The LLC for a start-up is fine, but they are not my preference. I actually prefer the S Corporations. They both have limited liability. They both can take investment capital, though the S Corporation restricts the type of investor and the number of investors. And they both allow “income to flow through” to the investors.
But S Corporations will not drain cash as quickly as an LLC. Investors in an LLC will be required to pay self employment taxes on the profits. If there are five investors, and three are not working in the business (true investors) and all split $500,000 profit equally in an LLC, the non-working investors will pay self employment taxes of about $12,000 each if they have no other earned income. In an S Corporation, they will pay nothing.

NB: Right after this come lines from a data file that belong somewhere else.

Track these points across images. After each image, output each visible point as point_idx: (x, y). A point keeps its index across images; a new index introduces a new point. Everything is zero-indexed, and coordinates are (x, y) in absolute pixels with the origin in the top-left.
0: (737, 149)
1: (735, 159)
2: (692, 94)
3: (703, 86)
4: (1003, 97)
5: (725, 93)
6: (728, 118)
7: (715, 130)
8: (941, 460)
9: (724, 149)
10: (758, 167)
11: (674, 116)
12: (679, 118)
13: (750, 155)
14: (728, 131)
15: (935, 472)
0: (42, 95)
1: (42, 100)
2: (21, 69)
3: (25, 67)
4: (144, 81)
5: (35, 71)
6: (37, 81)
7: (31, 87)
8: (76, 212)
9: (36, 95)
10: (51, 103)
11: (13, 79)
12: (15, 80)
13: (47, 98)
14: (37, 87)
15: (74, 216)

Other things to consider are costs. For example, the annual fee for the LLC starts at $500. For the S Corporation, it starts at $25. (In New York State; in New Jersey, the reverse is true) Further, lawyers seem to charge twice as much to form an LLC as they do a Corporation.
One final consideration: a one person LLC is filed as a Schedule C on Form 1040. A $100,000 profit would make the tax return look like a large taxpayer and possibly subject it to an Internal Revenue Audit. A one person Subchapter S corporation files Form 1120S and looks like a small business. It would be less likely to be audited based upon the identical numbers.
So in my opinion, the S Corporation for the start up makes more sense. Why pay more, or risk more, to get the same thing?